Viele gute Gespräche 

10Jan2017

Gestern und heute haben wir die lokalen Autoritäten hier in Piéla und Bogandé besucht. Zuerst waren wir beim Prefect von Piéla, danach beim Bürgermeister und haben uns vorgestellt und um Unterstützung bei unserem Programm "Entwicklung durch Bildung" gebeten. Besonders der Bürgermeister war sehr angetan von unseren Ideen und hat uns seine volle Unterstützung zugesichert. Das bedeutet, dass er das Ministerium für Bildung umgehend über unsere Pläne unterrichten wird, und sich um einen gemeinsamen Termin im Ministerium bemüht. Genau diese Unterstützung brauchen wir. Der neue Bürgermeister ist mit 48 Jahren und einer sehr guten Ausbildung jetzt genau der richtige Mann für Piéla. In den 2 Jahren seit meinem letzten Besuch hat sich schon viel verändert. Dafür verantwortlich sind zum einen, die "Delegation Special", zum anderen der neue Bürgermeister. Die "Delegation Special" war eine Übergangsverwaltung, solange es keinen gewählten Bürgermeister und Stadtrat gab. Dieser gehörte auch César an. Es wurden weitere Schulen gebaut, Übergangsräume für Unterricht bereitgestellt, Brücken und Markthäuser errichtet. Trotzdem gibt es noch viel zu tun. 

Für die angestrebte Städtepartnerschaft zwischen Piéla und Bad Münstereifel habe ich den Bürgermeister gebeten, mögliche Handlungsfelder zu benennen, die ich dann mit nach Münstereifel nehmen kann. Über die Möglichkeit dieser Partnerschaft war er sehr erfreut und dankt jetzt schon für dieses besondere Angebot für die Gemeinde Piéla. 

Außerdem besuchten wir noch die Partnerschulen der Hauptschule Bad Münstereifel und des St. Michael Gymnasiums. In der Schule Piéla E könnten wir einen symbolischen Scheck überreichen. Das Geld kommt aus dem Waffelverkauf der Klasse 6 von Frau Martens. Ein herzliches Dankeschön aus Piéla an die Schüler in Bad Münstereifel.
Im Gymnasium Piéla waren wir heute noch einmal um mit den Vertretern der Eltern, den Lehrern und der Schulleitung über die Umsetzung des Gartenprojekts, dem Deutschclub und einem Programm gegen ungewollte Schwangerschaften bei Schülerinnen zu sprechen. 

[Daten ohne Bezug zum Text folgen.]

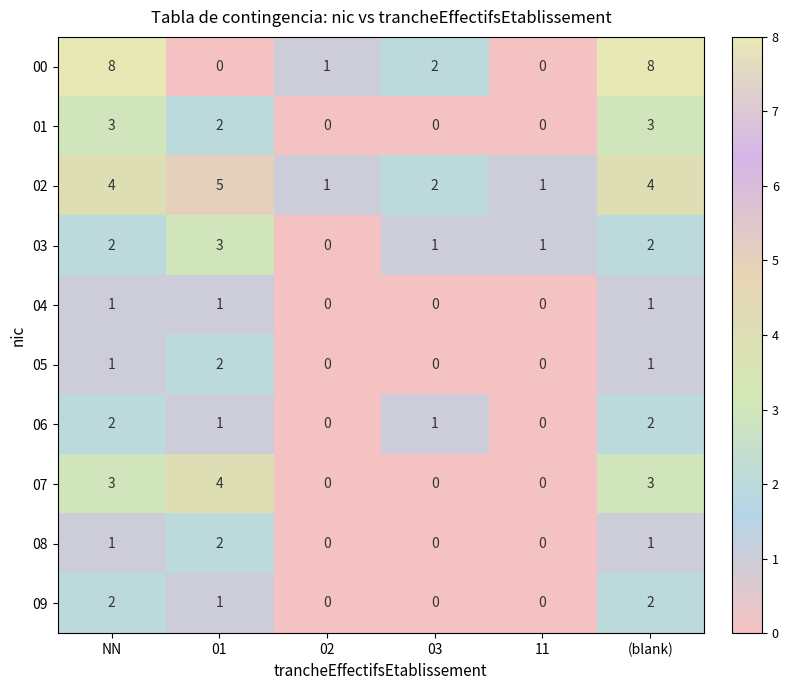

At how many categories does at least one series exceed 0?

6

Mit dem Thema ungewollte Schwangerschaften haben wir den heutigen Tag schon sehr früh begonnen. Wir waren schon um 8:30 Uhr beim Direktor für das Gesundheitswesen in der Provinz GnaGna, zu der Piéla gehört, in Bogande. Mit ihm bzw. einem seiner Mitarbeiter haben wir für nächste Woche 2 Termine in Gymnasien gemacht. Die Verhinderung von ungewollten Schwangerschaften gehört auch zum Programm "Entwicklung durch Bildung", da durch diese Schwangerschaften die Mädchen fast keine Chance haben, einen Beruf zu erlernen.

Auch beim Haute Commisere liefen wir mit unseren Plänen, offene Türen ein. Er lobte die Arbeit der Cuo Fi und bat mich diesen Dank mit nach Deutschland zu nehmen, ihm sei klar, dass ohne unsere Unterstützung das ganze nicht möglich sei.

Zwischen all der offiziellen Terminen, haben wir noch einen im letzten Jahr errichteten Brunnen aufgesucht. Hier habe ich eine bisher nicht erlebte Dankbarkeit erlebt, und das nicht nur weil ich hier einen Ziegenbock geschenkt bekommen habe. Ich glaube ich habe jedem dort mindestens 20 mal die Hände geschüttelt und ein Danke gehört. Das sind die Momente, in denen man weiß für wen man die Arbeit macht!
Ich gebe den Dank der Menschen sehr gern auf diesem Weg an alle in Deutschland weiter.